The Lemon Orchard

by

Alex La Guma

Teachers and parents! Our Teacher Edition on The Lemon Orchard makes teaching easy.

On a cold night, a group of men walks between two rows of trees in a lemon orchard. Overhead, the moon is hidden behind grey clouds; nothing can be heard except the distant sounds of crickets chirping and a dog briefly barking. The tart smell of lemons hangs in the air. A man holding a lantern walks ahead of the others, and another man carrying a loaded shotgun calls to him to slow down because it’s dark at the back of the group. Though this man walks at the rear of the party, he’s the leader.

Another of the men comments about the chilly weather, and the leader asks if this man is as cold as the “coloured” (multiracial) man walking ahead of them, using a racial slur to refer to him. The coloured man, whose hands are bound behind his back, shivers—he isn’t dressed in warm clothing like the others are. The men had only allowed him to put on pants and a raincoat over his pajamas when they woke him up and took him captive. The coloured man is both too afraid and too stubborn to respond when the man with the lantern mockingly asks if he’s cold.

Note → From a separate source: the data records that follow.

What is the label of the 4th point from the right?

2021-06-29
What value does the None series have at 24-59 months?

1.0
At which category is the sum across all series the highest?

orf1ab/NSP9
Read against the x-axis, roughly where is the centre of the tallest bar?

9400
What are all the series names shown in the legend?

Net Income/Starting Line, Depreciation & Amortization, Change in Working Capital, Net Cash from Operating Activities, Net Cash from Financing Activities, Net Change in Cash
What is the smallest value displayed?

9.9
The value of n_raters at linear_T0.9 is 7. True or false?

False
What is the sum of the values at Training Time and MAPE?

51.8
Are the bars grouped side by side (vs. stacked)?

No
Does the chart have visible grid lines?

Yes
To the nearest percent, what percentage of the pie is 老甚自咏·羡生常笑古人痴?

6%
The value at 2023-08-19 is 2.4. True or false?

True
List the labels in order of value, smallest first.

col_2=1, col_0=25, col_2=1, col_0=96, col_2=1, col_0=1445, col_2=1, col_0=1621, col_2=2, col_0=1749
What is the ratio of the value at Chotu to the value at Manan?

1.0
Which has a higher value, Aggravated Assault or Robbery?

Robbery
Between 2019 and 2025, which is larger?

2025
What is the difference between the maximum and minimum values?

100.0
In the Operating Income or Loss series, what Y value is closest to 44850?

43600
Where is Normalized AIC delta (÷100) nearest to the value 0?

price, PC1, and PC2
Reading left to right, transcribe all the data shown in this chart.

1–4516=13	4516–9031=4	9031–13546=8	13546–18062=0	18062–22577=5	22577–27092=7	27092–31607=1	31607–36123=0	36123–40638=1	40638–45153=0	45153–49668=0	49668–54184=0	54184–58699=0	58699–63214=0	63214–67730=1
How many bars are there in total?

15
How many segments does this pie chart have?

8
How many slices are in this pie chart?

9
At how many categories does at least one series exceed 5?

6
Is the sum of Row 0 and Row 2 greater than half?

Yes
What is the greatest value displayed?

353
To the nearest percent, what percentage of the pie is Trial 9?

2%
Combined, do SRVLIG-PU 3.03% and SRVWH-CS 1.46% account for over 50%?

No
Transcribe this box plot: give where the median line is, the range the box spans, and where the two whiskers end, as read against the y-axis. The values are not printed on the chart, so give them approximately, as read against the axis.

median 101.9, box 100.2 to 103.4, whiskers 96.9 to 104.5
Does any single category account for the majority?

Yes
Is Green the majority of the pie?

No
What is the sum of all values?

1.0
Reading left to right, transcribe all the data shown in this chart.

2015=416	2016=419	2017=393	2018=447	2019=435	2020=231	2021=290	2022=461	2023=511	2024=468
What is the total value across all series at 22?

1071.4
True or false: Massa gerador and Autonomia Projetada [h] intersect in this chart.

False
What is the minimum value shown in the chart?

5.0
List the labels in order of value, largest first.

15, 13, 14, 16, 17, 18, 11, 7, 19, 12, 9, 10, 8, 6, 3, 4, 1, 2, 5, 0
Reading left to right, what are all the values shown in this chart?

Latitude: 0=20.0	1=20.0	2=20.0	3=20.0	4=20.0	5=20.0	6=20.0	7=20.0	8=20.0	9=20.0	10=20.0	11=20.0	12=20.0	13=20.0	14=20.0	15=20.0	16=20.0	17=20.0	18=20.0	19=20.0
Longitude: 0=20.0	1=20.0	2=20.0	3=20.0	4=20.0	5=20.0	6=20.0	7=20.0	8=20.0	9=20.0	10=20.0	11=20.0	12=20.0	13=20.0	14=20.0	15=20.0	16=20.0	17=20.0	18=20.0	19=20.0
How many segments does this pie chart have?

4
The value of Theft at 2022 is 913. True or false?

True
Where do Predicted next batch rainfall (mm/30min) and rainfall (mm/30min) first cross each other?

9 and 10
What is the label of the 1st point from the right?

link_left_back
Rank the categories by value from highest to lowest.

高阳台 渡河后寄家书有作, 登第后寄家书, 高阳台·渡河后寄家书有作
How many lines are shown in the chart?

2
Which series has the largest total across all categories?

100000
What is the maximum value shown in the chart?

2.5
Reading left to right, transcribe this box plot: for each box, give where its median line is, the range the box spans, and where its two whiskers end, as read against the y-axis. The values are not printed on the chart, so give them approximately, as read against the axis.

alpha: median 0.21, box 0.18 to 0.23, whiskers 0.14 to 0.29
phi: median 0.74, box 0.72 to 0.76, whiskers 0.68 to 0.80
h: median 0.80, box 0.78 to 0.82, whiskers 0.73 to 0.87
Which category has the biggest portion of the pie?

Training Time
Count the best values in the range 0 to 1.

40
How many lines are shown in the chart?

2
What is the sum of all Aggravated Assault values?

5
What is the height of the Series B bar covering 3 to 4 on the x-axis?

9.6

Andries, the fifth man in the group, says that the coloured man is shivering with fear rather than cold. Both he and the man who commented about the cold are carrying whips. Andries then says that the coloured man is dumb, which makes the leader demand that they all stop and wait. He says that the coloured man isn’t dumb—rather, he’s a well-educated savage. The leader shoves his shotgun against the coloured man’s back and cocks back the hammer, demanding that the coloured man respond when a baas (“master”) speaks to him.

The man with the lantern nervously warns the leader not to shoot, since they don’t want to be liable for a murder. The leader questions what the man with the lantern means. Under the lanternlight, the leader’s face is dark red and so visibly pockmarked that it resembles a map covered with markings and topography. His blue eyes look like frozen water. He calls the coloured man a racial slur again and says that the man is a teacher at a school that the he and the others pay for. The leader reminds everyone that the coloured man disrespected a white minister at their church, which he won’t stand for.

The man with the lantern agrees with the leader, but he again cautions against murder. The leader retorts that he’ll shoot any non-white person (again using a racial slur) he wants in order to get respect. The leader shoves his gun into the coloured man’s back and demands to know if the coloured man heard him; Andries steps up, punches the coloured man, in the face and echoes the leader. The coloured man, stumbling to his feet, is afraid for his life. He answers “Yes, baas,” in a dignified yet derisive way, though the others don’t pick up on his tone.

After this, the group continues walking through the orchard. The leader says that the coloured man should have gone to court to dispute the whipping that the principal and the church leader gave him. Andries says that they’ll give him a whipping bad enough to teach him a lesson. The leader agrees—they’ll drive the coloured man away to the city where less dignified people live. They don’t want educated non-white people in their town. The sound of the dog barking in the distance interrupts the men, and the man with the lantern comments that it’s a good watchdog—he unsuccessfully tried to buy it from the farmer who owns it. He says that he’d take great care of it.

As the group keeps walking, the lemon trees rustle in the wind, a harsh sound that doesn’t seem to fit with how nice the fruit smells—the smell is stronger now, as though the lemons were being juiced. The air has gotten chillier, the crickets louder; the moon has appeared from behind the clouds to cast silvery light on the leaves. Finally, the man with the lantern points out a place to stop: a gap in the orchard, surrounded by trees, that resembles an amphitheater. The moonlight shines onto the sharp edges of the leaves and branches, lighting up the dew so that it looks like quicksilver.